One consequence has been a frequent blurring of roles between police and military worldwide as states have adapted to these new conditions. And this change is reflected in the thinking behind this Green Paper. But if 21st century security requires greatly enhanced co-ordination between military and civil agencies – and it does – it is well to be alert to its possible implications, even in our own local context.

Evolving security environment
The Green Paper spells out the Defence Forces’ responsibilities in support of the “predominantly unarmed” Garda Síochána. It stresses the imperative of a sound legislative framework for all actions undertaken by the Defence Forces. But the reader may be struck by the frequency with which it focuses on the role of the military in what might seem more likely to be considered as police business.

“Future military capability must be appropriate to the demands presented by the evolving security and defence environment,” the Green Paper says. “For example, responses to threats such as terrorism, drug smuggling and organised crime are intelligence led and this remains a critical capability area.”

Whatever about terrorism, it may be asked if it is appropriate for the Defence Forces to see themselves developing a “critical capability” in intelligence relating to drugs or organised crime.

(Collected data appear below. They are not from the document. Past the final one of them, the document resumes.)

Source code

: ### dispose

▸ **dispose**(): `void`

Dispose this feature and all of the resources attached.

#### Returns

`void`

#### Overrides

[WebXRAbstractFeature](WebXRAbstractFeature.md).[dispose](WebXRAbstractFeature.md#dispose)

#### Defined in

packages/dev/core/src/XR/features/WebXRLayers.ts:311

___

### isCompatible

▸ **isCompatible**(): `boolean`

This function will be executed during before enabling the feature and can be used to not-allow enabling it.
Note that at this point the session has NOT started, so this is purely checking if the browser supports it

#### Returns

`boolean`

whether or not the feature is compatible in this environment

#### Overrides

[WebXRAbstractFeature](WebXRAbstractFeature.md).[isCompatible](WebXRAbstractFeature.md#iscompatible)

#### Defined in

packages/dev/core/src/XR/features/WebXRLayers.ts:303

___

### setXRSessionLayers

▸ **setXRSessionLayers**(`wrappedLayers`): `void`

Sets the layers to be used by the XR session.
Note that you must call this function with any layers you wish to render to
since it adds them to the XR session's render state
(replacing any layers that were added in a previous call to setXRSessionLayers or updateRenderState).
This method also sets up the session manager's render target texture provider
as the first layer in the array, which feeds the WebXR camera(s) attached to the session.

It might have been thought that these areas are more logically the preserve of the civil police, operating under the many checks and balances of the criminal justice system. Perhaps we may gain some insight into official thinking if we bear in mind that the Criminal Justice Surveillance Act (2009) authorises not just the Garda but also the Defence Forces to bug private conversations and to break into premises to plant monitoring devices. We do not know if they actually do so.

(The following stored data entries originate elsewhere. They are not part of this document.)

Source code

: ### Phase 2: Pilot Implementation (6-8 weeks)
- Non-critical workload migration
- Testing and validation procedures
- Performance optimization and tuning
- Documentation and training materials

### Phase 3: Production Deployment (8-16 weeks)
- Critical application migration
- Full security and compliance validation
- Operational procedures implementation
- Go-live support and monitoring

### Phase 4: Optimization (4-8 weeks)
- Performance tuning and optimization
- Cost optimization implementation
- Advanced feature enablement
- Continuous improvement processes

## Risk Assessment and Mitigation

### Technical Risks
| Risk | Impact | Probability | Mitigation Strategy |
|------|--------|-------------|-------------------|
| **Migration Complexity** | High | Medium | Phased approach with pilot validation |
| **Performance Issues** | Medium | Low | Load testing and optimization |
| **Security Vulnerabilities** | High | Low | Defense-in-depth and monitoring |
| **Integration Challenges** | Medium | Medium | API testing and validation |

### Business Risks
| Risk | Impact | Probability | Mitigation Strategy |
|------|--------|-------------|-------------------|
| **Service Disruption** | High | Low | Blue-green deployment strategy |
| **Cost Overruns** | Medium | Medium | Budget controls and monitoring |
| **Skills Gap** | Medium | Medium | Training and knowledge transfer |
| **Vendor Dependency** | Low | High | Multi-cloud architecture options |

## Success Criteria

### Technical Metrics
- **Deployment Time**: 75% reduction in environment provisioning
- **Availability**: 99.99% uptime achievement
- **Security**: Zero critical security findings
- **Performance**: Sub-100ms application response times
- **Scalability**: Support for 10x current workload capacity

There are obvious advantages in having the police, the military and indeed other enforcement agencies work in close collaboration. Indeed, given the reality of the security threats adumbrated in the Green Paper, it is an imperative. Countering seaborne drug smuggling, for example, requires Naval Service support for the police.

But there are also dangers. Keeping a healthy distance between the Garda’s security sections and the military’s intelligence branch has served this State well in the past. In 1970, when Military Intelligence (G2) became embroiled in the plan to import arms for the IRA under the cover of a government-approved operation, it was the Special Branch that foiled the plot. And when rogue gardaí were subverted, it was picked up on at least one occasion by G2.

It would not be healthy for our democracy to allow some convergence of roles, however tentative and however well-intentioned, between the Garda and the Defence Forces.

Two ministries
Without questioning Alan Shatter’s integrity or ability, it is probably not a good idea either to have one individual hold the two ministries of Defence and Justice. It has not happened before that both Garda and military answer to a single minister and that all security intelligence, criminal and otherwise, should land ultimately on one desk.

It is a model that may be appropriate, indeed necessary, for a country facing a particular crisis but it is potentially a dangerous precedent to set for the future. Not all of our ministers for justice have been of unimpeachable integrity and not all of our ministers for defence have been models of prudence. It is better to keep the roles separate.

The Department of Defence says that the White Paper will be published in 2014. Perhaps in the interim Alan Shatter might consider putting out another Green Paper, this time on criminal justice and policing. These are topics no less vital than defence and, indeed, impinge more immediately and more frequently on the daily lives of the population. No such exercise has ever been undertaken in respect of the national police service. If the people are to be consulted about their military defence, should they not also be entitled to have their say on how their policing services operate?